Technical issues are the biggest flaw here. I had one instance where Rune Factory 5 froze, which forced me to restart, and another where it crashed. These moments felt like a minor nuisance compared to how often the framerate tanked and slowed things down to a crawl. The problem spills over worse into some festivals, where big gatherings of villagers leave can render them awkwardly popping in and out. Sometimes, I’d approach an NPC to talk to them, and they’d just disappear, so I was left talking to their arrow icon indicating someone was there.

Ugliness here aside, I’m hopeful and crossing my fingers that further patching and day one updates help as Rune Factory 5 is a legitimately lovely ride for series or farm sim fans. There’s a constantly packed schedule of tending crops, dating, story progression, sub-events, monster taming, and battle. These are the parts I delight in—the moments when I think on how to divvy up a day between farming more shop expansion materials and roaming through dungeons for loot. 

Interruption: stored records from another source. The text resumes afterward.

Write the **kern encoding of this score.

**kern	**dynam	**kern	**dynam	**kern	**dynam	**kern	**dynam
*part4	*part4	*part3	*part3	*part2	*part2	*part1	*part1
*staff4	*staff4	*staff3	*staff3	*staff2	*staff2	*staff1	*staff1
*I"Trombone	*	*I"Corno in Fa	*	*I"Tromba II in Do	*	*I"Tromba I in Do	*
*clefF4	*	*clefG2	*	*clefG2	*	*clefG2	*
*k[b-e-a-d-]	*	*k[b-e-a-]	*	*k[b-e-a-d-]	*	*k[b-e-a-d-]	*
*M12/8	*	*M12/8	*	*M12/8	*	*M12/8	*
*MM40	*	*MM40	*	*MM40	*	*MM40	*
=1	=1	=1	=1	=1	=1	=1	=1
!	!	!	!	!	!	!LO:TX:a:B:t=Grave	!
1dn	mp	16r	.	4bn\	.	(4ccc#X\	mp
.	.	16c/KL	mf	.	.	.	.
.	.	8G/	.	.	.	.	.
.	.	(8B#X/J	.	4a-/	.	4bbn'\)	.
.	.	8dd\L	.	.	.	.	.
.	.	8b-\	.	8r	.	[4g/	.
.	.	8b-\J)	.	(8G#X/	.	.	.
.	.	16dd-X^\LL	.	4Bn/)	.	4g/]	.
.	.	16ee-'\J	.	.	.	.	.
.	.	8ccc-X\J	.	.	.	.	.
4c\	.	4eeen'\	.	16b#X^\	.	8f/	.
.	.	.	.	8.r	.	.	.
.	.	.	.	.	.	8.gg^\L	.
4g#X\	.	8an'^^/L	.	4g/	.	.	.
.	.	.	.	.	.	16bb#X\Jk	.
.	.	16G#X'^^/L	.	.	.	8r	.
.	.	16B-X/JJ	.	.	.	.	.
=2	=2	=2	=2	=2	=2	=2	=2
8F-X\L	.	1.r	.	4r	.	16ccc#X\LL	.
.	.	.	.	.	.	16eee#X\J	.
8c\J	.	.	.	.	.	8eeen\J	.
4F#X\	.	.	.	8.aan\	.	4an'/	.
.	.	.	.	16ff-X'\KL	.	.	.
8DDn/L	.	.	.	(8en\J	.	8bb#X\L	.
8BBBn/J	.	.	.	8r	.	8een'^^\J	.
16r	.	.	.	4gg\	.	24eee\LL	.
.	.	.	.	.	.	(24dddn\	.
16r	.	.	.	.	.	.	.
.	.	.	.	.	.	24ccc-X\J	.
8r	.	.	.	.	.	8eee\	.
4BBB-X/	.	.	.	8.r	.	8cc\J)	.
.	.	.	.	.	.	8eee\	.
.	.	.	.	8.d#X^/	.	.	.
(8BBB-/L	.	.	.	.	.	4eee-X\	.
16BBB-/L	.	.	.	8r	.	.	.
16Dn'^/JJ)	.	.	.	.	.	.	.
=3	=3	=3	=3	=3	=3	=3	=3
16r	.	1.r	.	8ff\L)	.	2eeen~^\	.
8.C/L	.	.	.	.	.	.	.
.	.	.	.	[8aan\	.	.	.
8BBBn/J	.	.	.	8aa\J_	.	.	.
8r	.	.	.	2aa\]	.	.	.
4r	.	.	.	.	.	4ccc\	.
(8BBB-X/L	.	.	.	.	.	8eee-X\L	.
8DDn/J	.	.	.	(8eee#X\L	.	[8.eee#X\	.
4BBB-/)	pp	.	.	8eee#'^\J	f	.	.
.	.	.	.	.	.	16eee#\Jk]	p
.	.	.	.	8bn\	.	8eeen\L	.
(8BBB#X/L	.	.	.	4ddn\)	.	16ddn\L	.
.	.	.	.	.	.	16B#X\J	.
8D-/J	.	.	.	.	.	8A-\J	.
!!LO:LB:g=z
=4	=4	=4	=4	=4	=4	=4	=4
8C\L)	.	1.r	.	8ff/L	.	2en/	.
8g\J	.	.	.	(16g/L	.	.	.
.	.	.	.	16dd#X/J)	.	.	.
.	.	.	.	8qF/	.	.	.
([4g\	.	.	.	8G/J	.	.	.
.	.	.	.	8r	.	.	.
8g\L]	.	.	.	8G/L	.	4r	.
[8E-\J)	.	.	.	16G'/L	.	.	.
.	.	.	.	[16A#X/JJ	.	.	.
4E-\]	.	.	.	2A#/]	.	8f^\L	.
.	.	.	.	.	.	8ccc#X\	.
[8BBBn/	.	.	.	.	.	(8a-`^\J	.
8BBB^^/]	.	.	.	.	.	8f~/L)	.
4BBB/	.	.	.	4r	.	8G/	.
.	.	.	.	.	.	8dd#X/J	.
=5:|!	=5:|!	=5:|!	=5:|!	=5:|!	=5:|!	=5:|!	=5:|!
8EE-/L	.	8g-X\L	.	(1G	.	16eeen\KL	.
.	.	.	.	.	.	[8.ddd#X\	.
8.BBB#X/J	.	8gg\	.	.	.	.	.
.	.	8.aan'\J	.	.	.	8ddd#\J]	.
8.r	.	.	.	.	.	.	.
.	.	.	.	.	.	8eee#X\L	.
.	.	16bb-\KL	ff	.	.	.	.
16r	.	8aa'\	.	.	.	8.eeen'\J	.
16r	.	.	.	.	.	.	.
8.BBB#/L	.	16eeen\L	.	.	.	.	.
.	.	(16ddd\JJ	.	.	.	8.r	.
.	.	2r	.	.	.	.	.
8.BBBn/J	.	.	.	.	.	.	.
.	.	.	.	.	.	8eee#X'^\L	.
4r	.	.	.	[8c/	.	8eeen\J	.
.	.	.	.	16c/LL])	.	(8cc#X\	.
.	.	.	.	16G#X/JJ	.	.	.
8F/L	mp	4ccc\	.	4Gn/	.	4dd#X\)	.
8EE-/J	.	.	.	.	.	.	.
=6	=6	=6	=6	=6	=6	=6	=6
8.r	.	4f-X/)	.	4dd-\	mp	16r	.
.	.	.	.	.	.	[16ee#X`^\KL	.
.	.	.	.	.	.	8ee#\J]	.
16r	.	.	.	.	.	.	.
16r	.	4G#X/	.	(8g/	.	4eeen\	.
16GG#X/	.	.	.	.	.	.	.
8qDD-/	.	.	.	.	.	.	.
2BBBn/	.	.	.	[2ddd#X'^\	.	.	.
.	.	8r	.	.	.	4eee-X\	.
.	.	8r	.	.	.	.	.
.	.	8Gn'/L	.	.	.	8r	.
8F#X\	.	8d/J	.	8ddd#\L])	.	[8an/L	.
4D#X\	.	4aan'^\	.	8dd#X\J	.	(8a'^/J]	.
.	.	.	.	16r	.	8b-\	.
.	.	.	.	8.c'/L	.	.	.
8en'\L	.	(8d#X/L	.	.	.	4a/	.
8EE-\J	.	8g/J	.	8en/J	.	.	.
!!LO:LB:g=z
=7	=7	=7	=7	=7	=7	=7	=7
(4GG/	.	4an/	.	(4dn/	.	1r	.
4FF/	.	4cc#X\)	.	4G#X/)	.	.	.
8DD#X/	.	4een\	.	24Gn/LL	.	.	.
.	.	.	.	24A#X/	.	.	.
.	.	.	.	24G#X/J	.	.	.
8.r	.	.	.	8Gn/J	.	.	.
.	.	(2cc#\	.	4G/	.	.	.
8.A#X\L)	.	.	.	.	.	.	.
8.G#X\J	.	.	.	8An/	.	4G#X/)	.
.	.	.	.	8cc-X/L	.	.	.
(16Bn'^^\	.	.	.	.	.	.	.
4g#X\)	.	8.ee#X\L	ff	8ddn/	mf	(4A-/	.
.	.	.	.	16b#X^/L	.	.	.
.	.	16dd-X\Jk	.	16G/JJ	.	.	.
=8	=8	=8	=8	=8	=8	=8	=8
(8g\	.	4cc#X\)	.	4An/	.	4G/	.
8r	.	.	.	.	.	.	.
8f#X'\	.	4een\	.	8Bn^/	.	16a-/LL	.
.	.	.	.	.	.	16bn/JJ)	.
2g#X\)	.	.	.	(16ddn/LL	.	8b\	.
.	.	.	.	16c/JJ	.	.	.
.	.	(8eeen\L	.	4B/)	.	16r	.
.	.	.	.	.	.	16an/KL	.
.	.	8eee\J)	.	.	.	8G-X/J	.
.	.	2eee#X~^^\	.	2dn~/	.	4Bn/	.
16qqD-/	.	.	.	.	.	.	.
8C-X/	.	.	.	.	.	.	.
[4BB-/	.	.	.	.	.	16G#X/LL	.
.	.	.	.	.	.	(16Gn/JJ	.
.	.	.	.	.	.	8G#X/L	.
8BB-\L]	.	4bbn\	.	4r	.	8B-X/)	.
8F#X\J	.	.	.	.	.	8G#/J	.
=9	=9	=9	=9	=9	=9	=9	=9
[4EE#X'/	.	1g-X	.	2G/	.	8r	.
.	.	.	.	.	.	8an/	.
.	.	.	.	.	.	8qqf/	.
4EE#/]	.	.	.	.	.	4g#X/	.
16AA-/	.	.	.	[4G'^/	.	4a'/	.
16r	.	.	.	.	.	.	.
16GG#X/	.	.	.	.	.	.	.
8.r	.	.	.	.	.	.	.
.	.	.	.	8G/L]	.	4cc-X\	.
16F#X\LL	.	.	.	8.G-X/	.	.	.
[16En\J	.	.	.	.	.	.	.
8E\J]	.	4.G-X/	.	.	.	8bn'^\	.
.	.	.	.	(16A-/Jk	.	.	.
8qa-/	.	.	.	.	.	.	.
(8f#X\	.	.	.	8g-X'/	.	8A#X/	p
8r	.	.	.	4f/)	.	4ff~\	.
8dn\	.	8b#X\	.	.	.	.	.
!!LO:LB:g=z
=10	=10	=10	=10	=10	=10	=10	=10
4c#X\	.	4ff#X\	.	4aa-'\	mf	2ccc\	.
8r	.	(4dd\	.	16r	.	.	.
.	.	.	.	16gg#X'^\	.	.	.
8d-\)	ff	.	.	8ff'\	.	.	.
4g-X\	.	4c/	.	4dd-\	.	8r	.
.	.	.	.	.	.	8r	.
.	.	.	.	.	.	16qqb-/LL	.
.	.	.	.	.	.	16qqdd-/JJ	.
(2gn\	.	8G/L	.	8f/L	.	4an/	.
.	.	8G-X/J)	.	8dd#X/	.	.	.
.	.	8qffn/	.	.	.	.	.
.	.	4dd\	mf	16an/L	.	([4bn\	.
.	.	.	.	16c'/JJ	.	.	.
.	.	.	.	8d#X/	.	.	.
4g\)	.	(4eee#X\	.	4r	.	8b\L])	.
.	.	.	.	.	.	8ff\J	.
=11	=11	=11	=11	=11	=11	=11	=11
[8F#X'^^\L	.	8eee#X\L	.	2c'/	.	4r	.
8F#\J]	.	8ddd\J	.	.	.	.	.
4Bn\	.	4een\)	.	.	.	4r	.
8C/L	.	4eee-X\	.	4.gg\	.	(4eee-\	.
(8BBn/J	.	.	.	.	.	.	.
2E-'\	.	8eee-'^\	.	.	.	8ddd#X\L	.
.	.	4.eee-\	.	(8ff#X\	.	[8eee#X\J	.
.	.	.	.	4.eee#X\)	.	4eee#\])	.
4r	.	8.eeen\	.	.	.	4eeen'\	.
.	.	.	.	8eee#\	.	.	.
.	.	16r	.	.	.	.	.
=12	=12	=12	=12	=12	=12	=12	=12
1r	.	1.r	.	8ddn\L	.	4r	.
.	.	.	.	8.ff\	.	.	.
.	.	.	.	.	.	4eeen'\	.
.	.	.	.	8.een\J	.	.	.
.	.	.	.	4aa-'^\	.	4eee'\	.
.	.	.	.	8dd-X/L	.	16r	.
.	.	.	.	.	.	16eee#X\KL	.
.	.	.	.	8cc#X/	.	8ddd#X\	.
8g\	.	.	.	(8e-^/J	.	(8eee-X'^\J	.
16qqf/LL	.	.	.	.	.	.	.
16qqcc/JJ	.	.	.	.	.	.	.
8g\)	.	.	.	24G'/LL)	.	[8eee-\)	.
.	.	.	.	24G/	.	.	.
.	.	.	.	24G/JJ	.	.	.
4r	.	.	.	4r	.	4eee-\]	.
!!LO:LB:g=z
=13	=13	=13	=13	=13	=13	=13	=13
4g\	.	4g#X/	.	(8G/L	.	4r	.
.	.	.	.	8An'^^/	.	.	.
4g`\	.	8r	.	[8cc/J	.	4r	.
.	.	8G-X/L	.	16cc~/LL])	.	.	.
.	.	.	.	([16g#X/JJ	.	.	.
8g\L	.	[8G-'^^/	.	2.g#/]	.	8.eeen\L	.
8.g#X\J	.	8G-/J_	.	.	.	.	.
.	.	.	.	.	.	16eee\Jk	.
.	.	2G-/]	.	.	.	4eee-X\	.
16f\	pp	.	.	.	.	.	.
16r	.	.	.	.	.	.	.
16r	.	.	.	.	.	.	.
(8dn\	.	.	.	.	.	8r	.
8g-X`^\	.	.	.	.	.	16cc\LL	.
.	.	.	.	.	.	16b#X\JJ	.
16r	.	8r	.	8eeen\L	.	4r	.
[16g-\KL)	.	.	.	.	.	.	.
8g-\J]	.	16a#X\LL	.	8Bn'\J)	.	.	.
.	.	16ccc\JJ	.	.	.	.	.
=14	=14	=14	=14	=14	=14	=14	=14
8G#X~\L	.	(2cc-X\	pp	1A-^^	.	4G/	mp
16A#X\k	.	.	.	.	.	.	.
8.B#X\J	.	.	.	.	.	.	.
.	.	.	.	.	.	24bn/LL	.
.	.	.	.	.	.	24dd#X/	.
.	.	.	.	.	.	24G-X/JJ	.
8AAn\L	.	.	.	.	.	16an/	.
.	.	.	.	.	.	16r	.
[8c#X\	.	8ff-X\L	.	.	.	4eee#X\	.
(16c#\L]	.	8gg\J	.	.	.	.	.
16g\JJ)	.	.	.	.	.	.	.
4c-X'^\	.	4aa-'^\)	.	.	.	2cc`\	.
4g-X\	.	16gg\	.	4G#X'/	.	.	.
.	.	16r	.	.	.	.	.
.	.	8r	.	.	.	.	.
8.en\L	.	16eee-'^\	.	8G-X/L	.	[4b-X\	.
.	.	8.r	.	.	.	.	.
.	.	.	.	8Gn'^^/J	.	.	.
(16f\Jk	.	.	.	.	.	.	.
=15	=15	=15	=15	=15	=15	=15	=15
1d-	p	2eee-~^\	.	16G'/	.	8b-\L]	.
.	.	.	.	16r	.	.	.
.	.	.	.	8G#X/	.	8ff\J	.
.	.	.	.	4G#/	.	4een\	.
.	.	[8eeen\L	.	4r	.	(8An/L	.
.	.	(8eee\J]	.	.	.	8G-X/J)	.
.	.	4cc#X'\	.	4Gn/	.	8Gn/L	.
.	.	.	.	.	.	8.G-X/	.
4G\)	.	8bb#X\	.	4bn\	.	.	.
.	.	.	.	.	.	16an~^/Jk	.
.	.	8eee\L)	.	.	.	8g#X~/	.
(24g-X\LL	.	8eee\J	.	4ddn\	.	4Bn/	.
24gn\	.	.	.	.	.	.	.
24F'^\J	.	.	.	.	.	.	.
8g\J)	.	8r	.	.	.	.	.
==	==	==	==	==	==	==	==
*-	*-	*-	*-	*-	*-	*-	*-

Nasty framerate drops pose a bigger challenge than most bosses.

As someone miserably over-prepared for every RPG encounter, Rune Factory’s dungeon bits have never really felt challenging, but it’s worth noting this one is quite a breeze. Cranking the difficulty up doesn’t change things much, so I spent most of my time playing on normal and chopping foes down in single-button combat. That may disappoint some folks, but I still found joy meandering about for new monsters to tame or farming other creatures for upgrade materials. The best parts about Rune Factory don’t come from its simple combat; its satisfaction lies more in micro-managing and collecting. Exploring and enjoying the world as Alice is a delight because of how many small, special elements work together. There’s not just one piece here that holds soul responsibility for making or breaking Rune Factory 5. 

Just as you’d expect from the series, I’m still going even after finishing up story threads, and I probably won’t stop playing Rune Factory 5 anytime soon. There’s so much heart there, and it’s still easy to love through its mess. I’m at that endgame stage that feels wildly satisfying, the point when you’ve upgraded damn near everything and have your spouse, kids, and farm. Now it’s all about getting better equipment and playing through again to see more marriage sequences. 

Anyway, as I reminiscence on nearly a decade of waiting and hoping, I can still say I’ve adored my time in Rigbarth. Hopefully, we see the journey find its way to PC, like R4 Special, to improve some of those technical failings, but I'm satisfied even if it doesn’t make that leap. 

For all of its good and bad, Rune Factory 5 still manages to capture bits from the series that keep it enchanting. It’s rough around the edges in ways that are hard to ignore, but for those who can push through the occasional chugging, there’s a lot to love. Hakama’s latest vision for the series bodes well for future iterations, offering some much-needed change while remembering the pieces that make the series so beloved.